As we rejoin Bombal’s narrative, then, consider carefully, with open mind and open heart, the destruction that unfolds:
• • •
Fully assembled, the Bulgakov Apparatus resembled nothing so much as a domed birdcage, but with dimensions best suited not to a parakeet or a canary but a human being. Heavy straps hung from the top of the cage to form what looked like a harness, and the cage’s flat plastic base was filled with tiny
holes like a showerhead’s. Between the metal bars, a gauzy, jellyfish-like material glistened in the morning sun. A close inspection of the device revealed no on-off switch, no levers, no instrument panel of any sort.
“It doesn’t make sense,” said de Bronk, circling the device, his wrinkled face twisted in perplexity. “Was there a remote control box that we overlooked?”
“I don’t think so,” said Valenti.
A breeze rustled the jellyfish membrane, flapping it against the cage’s metal bars. There had to be a way to activate the Apparatus, but none of the three shipmates could find one. They tried waving the Green Beacon at it, tried issuing voice commands. They even tried kicking the base to knock some loose component into action.
Then Sertôrian noticed the door, hardly distinguishable from the rest of the cage structure yet large enough to allow a full-grown adult to enter the Apparatus. A closer look revealed a delicate hasp flush against a metal bar. Sertôrian unfastened it and opened the door. As she did so, the hanging harness descended to ground level. Sertôrian took a step toward the open doorway.
“Captain, before you go in there,” said Valenti.
“Yes?” said Sertôrian, turning away from the Apparatus. She wasn’t having second thoughts exactly, but the magnitude of the situation was becoming increasingly apparent. She was willing at this point to wait just a moment before committing herself to the Apparatus in all its formidable potentiality. It couldn’t hurt, after all, to listen to what her junior officer had to say.
“Let’s say this is the Bulgakov Apparatus,” said Valenti, who remained skeptical. “What if it’s a trap?”

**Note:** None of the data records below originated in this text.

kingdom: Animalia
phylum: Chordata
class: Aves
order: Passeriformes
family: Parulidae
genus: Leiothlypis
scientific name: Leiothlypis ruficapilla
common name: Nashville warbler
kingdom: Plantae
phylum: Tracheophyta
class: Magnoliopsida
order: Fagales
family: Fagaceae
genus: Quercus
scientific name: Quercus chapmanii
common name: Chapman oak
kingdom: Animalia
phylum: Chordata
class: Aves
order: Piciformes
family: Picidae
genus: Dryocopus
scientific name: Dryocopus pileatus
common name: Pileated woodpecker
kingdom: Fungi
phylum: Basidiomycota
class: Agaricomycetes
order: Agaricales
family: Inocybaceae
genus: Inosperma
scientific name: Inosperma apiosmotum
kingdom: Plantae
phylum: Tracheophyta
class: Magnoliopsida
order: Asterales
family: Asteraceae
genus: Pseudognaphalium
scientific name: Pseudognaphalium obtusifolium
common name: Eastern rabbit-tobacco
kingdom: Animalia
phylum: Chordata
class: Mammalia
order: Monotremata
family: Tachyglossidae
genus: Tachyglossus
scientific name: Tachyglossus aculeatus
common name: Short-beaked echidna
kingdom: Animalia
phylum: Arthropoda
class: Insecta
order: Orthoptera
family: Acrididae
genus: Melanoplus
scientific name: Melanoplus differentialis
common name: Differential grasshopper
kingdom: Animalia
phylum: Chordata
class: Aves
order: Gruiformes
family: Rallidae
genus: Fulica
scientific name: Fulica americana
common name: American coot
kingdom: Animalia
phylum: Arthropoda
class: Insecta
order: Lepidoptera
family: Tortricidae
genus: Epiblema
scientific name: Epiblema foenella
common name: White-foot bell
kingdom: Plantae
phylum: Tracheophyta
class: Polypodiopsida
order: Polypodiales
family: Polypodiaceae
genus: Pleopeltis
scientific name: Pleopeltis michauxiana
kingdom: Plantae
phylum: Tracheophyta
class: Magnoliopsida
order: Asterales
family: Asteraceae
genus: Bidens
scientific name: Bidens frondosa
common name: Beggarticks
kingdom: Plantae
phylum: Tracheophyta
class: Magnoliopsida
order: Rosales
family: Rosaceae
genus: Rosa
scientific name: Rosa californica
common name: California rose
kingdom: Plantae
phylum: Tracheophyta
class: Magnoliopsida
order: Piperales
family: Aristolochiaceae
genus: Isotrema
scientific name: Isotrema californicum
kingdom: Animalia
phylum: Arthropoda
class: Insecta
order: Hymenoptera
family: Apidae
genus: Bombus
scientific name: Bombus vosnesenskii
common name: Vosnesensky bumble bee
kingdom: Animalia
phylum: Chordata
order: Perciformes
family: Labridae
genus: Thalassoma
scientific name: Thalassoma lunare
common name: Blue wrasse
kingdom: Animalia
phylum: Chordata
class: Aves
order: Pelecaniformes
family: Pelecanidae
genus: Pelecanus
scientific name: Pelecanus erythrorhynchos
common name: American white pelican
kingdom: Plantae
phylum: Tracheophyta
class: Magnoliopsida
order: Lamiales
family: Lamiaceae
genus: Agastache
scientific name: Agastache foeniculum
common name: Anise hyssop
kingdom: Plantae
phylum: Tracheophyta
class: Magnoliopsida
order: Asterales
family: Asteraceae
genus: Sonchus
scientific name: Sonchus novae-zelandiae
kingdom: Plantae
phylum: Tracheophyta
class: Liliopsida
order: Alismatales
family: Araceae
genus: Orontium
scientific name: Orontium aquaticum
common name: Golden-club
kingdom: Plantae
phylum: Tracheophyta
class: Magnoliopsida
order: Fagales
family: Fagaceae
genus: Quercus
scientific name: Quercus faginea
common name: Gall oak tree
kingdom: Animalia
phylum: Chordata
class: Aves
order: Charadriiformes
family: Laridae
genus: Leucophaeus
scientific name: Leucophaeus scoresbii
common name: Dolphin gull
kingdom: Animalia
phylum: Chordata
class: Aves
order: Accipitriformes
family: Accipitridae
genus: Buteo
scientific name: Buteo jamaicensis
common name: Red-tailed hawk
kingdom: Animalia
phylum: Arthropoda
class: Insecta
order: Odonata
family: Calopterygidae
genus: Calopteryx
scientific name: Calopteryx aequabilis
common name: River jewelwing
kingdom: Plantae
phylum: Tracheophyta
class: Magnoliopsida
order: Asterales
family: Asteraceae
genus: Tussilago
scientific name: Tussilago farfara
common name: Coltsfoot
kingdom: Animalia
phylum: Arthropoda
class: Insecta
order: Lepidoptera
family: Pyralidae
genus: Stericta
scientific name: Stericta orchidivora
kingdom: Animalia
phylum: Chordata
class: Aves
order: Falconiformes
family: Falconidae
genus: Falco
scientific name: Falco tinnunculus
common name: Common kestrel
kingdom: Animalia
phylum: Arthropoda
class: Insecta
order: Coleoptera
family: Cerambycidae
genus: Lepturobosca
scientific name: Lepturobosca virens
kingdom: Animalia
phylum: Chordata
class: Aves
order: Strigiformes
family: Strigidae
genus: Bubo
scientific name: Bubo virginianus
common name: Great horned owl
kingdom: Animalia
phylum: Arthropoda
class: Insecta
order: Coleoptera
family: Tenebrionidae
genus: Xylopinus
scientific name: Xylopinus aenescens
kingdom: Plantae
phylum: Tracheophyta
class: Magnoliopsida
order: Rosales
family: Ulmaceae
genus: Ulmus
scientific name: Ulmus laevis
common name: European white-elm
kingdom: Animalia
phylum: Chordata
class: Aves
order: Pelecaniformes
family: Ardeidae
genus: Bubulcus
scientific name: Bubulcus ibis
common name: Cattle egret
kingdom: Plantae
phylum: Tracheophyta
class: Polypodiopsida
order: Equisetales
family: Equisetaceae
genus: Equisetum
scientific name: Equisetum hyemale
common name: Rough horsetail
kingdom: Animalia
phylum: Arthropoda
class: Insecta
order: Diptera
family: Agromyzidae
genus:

“They wouldn’t—” began de Bronk.
“Let her finish,” said Sertôrian.
“Just think about it for a second,” said Valenti. “The Bulgakov Collective hated the way the Three Empires kept repurposing their inventions—that’s why they split up, right? Well, what if they wanted this invention to be repurposed? Not repurposed exactly, but what if it was designed all along to be used by the Empires? What if it’s designed to destroy whoever uses it?” Valenti shook her head. “We just need to walk away.”